Exercise brief: In the entries below, find the lines that contain the word "Table" and copy them.

Given entries:

━━━━━━

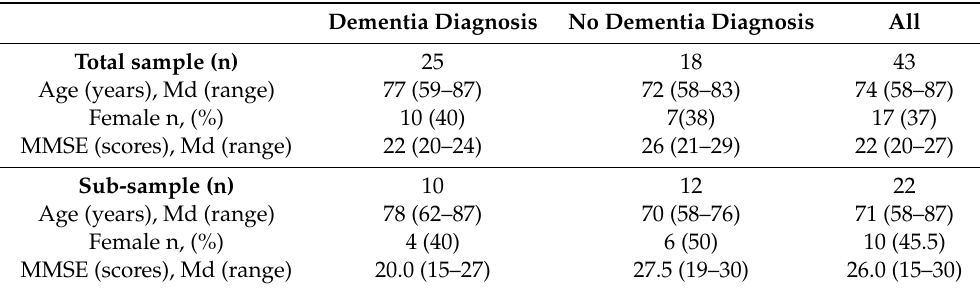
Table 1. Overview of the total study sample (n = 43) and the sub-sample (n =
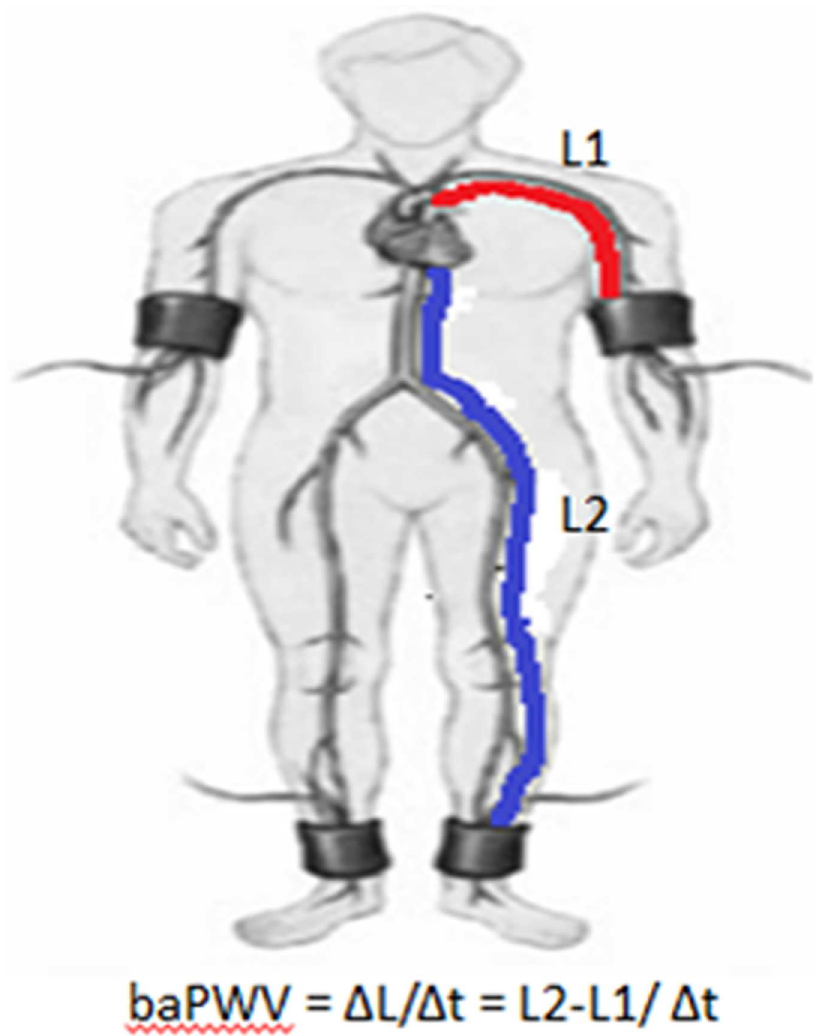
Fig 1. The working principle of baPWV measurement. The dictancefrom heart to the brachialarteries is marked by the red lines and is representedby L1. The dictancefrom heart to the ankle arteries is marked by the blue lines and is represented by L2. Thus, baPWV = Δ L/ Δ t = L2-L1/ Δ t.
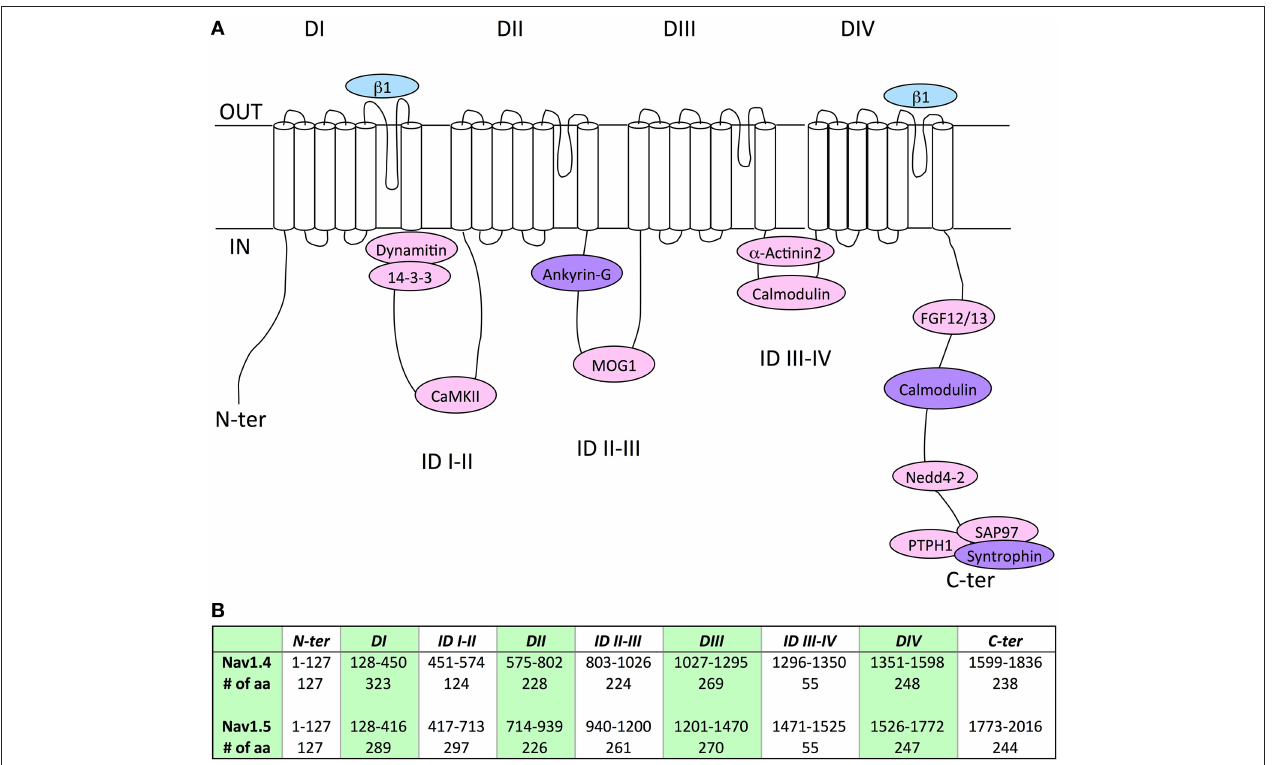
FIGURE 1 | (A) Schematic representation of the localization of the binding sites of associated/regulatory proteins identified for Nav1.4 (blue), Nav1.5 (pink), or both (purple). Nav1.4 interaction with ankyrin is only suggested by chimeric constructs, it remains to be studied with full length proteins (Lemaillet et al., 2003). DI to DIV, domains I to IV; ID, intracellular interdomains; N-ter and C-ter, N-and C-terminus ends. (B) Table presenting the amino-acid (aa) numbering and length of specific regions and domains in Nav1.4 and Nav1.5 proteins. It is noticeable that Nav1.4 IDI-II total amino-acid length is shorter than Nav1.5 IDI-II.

━━━━━━

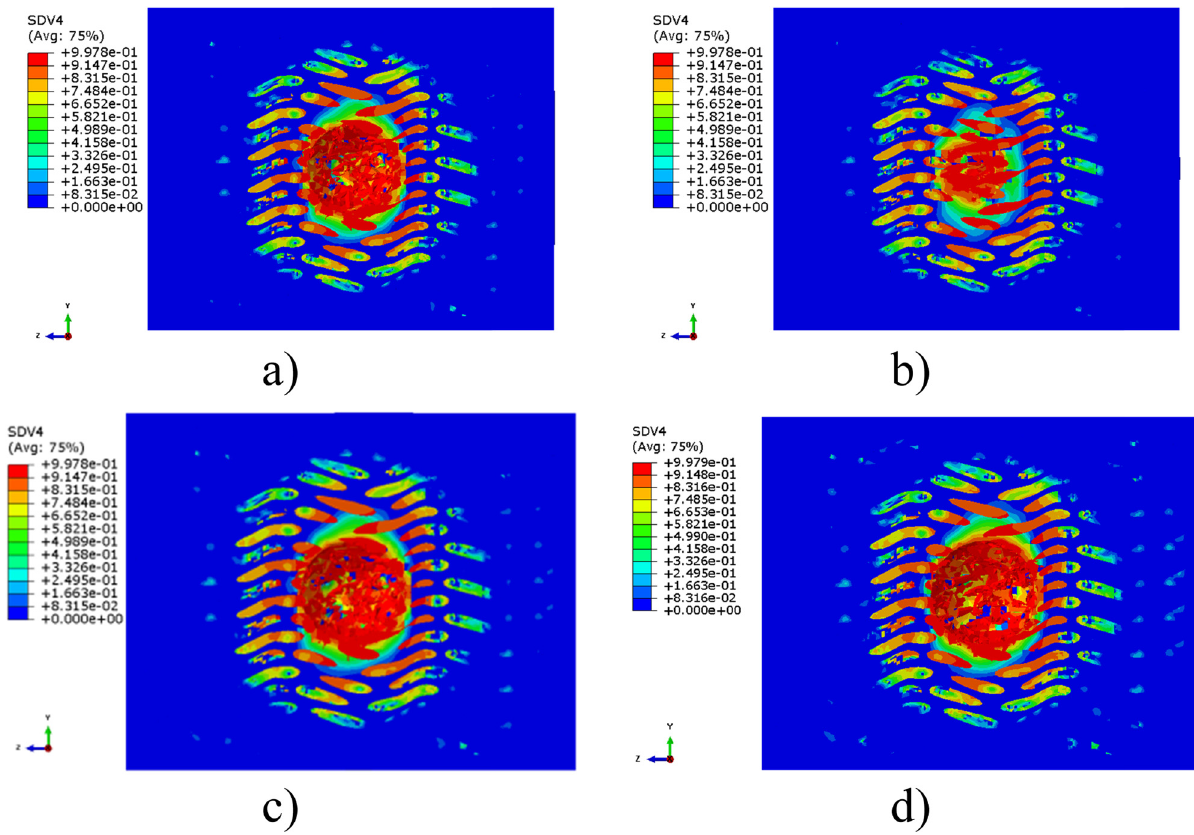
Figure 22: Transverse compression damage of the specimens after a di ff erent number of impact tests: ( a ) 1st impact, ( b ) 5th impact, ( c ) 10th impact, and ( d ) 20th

━━━━━━

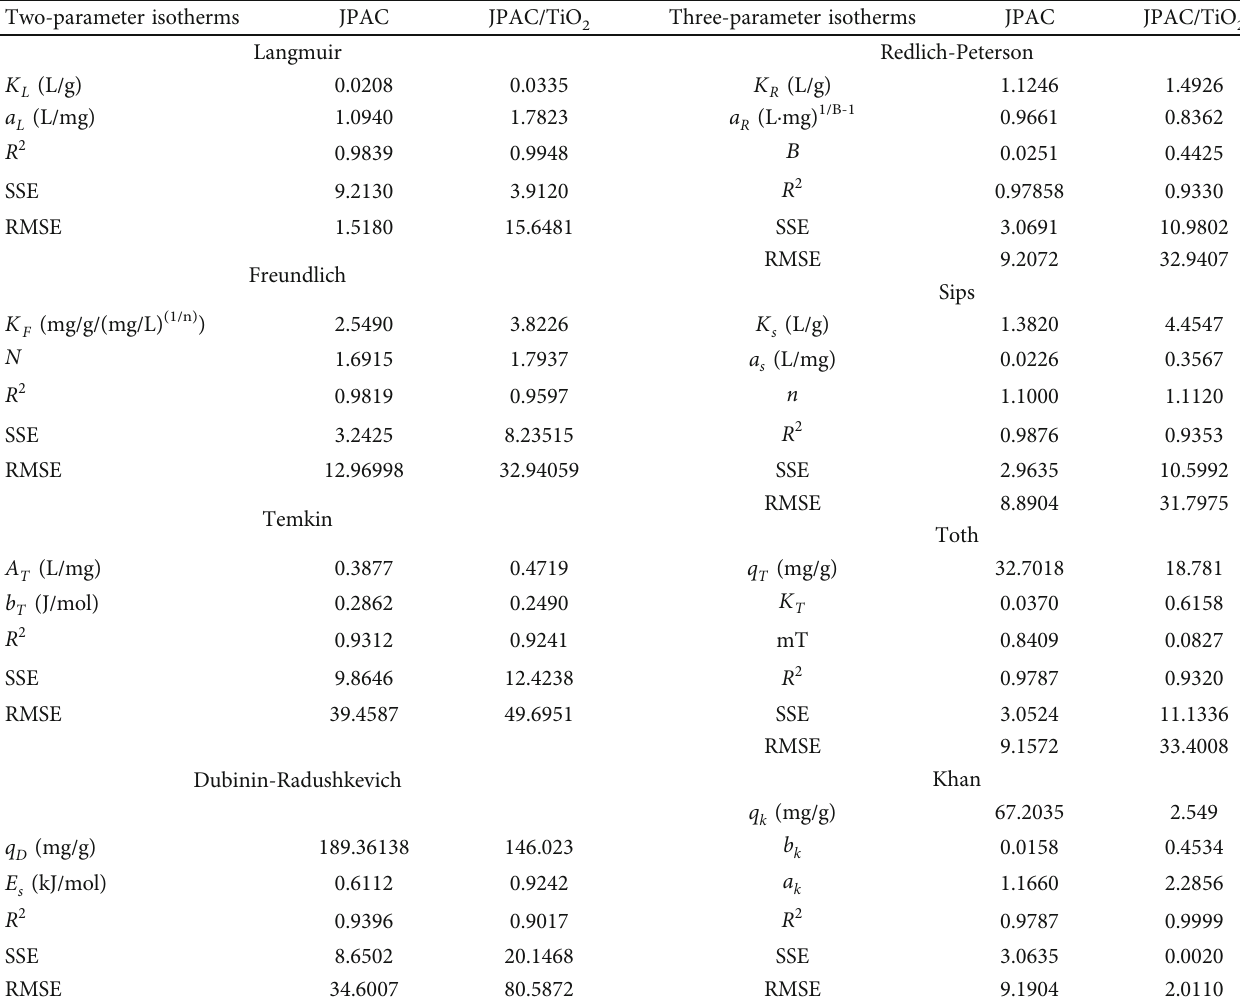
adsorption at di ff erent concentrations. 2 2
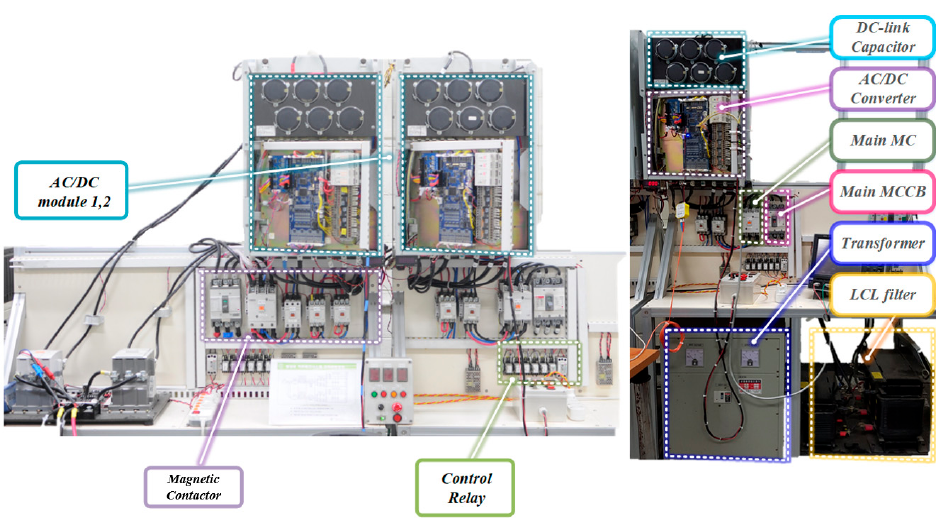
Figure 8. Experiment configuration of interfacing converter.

━━━━━━

Task output:
Table 1. Overview of the total study sample (n = 43) and the sub-sample (n =
FIGURE 1 | (A) Schematic representation of the localization of the binding sites of associated/regulatory proteins identified for Nav1.4 (blue), Nav1.5 (pink), or both (purple). Nav1.4 interaction with ankyrin is only suggested by chimeric constructs, it remains to be studied with full length proteins (Lemaillet et al., 2003). DI to DIV, domains I to IV; ID, intracellular interdomains; N-ter and C-ter, N-and C-terminus ends. (B) Table presenting the amino-acid (aa) numbering and length of specific regions and domains in Nav1.4 and Nav1.5 proteins. It is noticeable that Nav1.4 IDI-II total amino-acid length is shorter than Nav1.5 IDI-II.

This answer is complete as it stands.